46 y.o, mans foot Grey and rotting wet gangrene and he’s arguing with me that he shouldn’t go in hosp. rotten meat, and he’s negotiating. his wife said “cover the floor, it leaks🥺”.

dog eating homeless man’s 💩

mummified toes on a nurse (sad - diabetic woman
early 60s- slim)


green stenchified leg ulcers on lymphedema Pt uncontrolled. Bandages fell on floor with a splat. Stench horrid. We had to disinfect floors before we could go back in.
woman was demented and nasty, said “fuck you lady” when I tried to dress her leg. Educated woman. mental and physical health of lack thereof Doesn’t discriminate.
Hi @DrJ , seems to me you must be a Nurse too, am I right ? After reading your text I was feeling like, "okay, this could have been my own writing, ' cause I am a Nurse, and to deal with disgusting things like that, belong to our Business 🤷‍♀️ and we just get it done... but yes, sometimes its not easy, we have to be pretty tough. And we are ! 👍Kind regards 👋
 

DrJ

Pure Scorpio
Hi @DrJ , seems to me you must be a Nurse too, am I right ? After reading your text I was feeling like, "okay, this could have been my own writing, ' cause I am a Nurse, and to deal with disgusting things like that, belong to our Business 🤷‍♀️ and we just get it done... but yes, sometimes its not easy, we have to be pretty tough. And we are ! 👍Kind regards 👋
hi there - I’m an old school 🦶 surgeon who actually does the work(instead of asking nursing to do it). Nurses have WAY more common sense and are definitely tougher! 😘 my beloved nurse moved back to Ireland and was there for that lovely green dressing day. That green stenchied patient is still alive although on hospice care now. 👍🤢
 

james west

I'm FreeFallin
I was sitting in an Emergency waiting room , the woman sitting next to me had her forehead bandaged , like you see on bad TV reruns. Fairly attractive from what I could tell. Strike up a convo ...passing the time she says " wanna see all my stitches ?" Sure I say. She carefully unfurls the bandages revealing quite a few stitches as if she was in a car accident. Before I could respond she grabbed onto most of them and ripped them the fuck outta her Punkin head FFS. I was shocked and also pissed because I was ahead of her to be seen!

Collected data
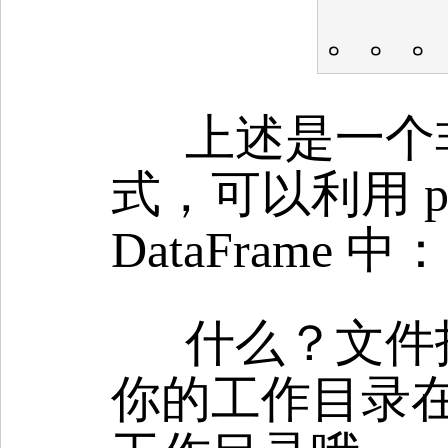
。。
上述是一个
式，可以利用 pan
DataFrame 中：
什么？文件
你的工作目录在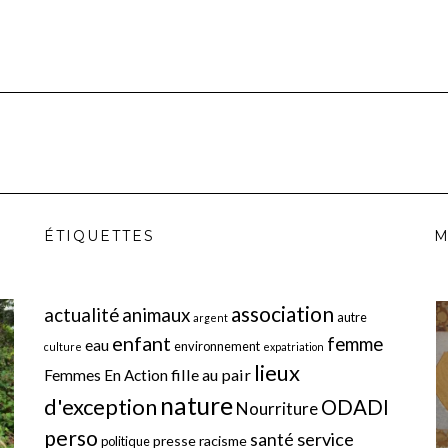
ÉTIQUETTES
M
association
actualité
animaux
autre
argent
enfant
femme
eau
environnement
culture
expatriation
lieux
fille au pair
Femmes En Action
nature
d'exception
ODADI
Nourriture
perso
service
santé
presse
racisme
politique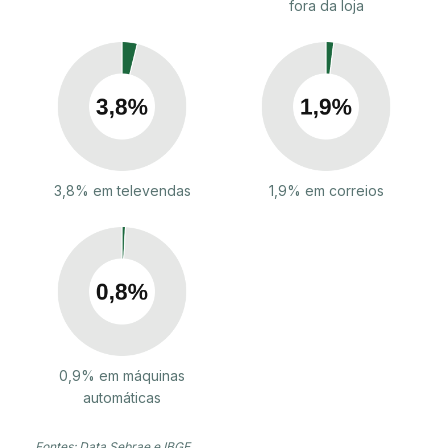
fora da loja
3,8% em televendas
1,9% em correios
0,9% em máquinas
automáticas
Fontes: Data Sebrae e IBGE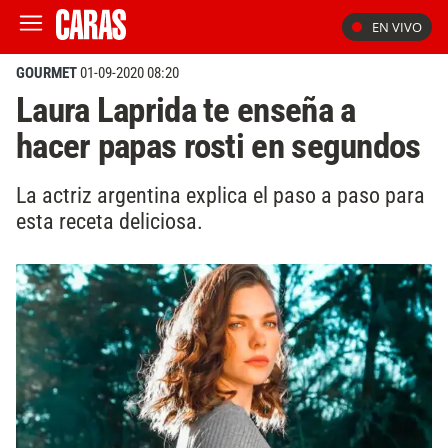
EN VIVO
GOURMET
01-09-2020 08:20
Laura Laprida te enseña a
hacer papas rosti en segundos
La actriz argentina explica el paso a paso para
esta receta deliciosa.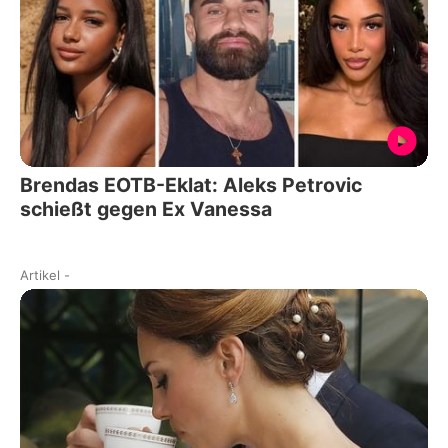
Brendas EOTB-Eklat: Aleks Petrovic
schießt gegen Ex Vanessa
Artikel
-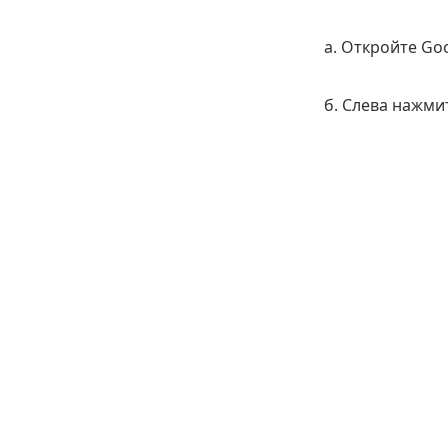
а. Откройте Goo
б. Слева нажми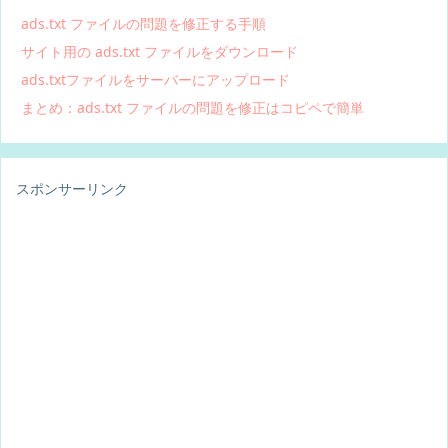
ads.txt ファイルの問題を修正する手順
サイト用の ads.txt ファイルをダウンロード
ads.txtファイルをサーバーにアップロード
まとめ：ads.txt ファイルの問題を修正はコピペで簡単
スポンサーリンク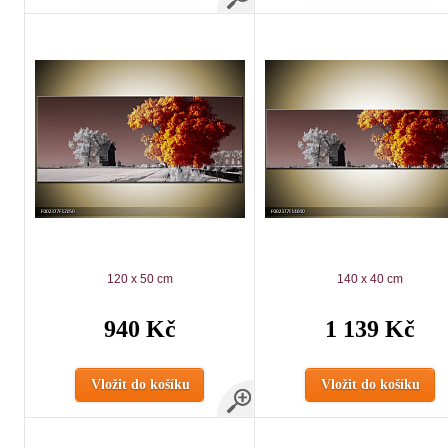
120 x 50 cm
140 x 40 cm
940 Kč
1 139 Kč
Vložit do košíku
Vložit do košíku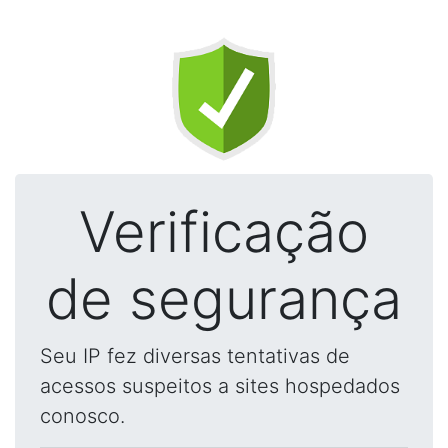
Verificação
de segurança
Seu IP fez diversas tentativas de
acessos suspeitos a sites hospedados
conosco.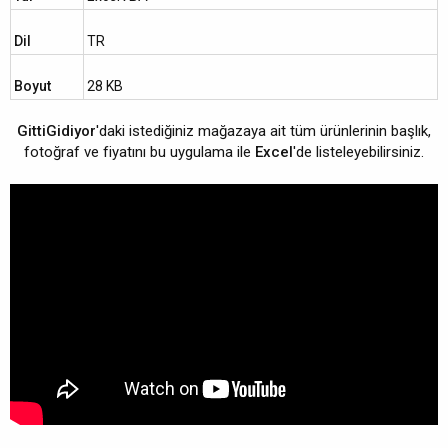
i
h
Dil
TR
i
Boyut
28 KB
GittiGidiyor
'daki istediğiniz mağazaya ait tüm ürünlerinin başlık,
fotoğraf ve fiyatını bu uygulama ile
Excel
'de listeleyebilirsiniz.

Task prompt
Decide whether each statement agrees with the thread of medical stories, answering yes or no and quoting the words of the thread that settle it. 1. The man with wet gangrene was 46 years old. 2. The patient with the green leg ulcers has since died. 3. The woman in the emergency waiting room had a bandaged arm.

Task answer
1. Yes: "46 y.o, mans foot Grey and rotting wet gangrene"
2. No: "That green stenchied patient is still alive although on hospice care now."
3. No: "the woman sitting next to me had her forehead bandaged"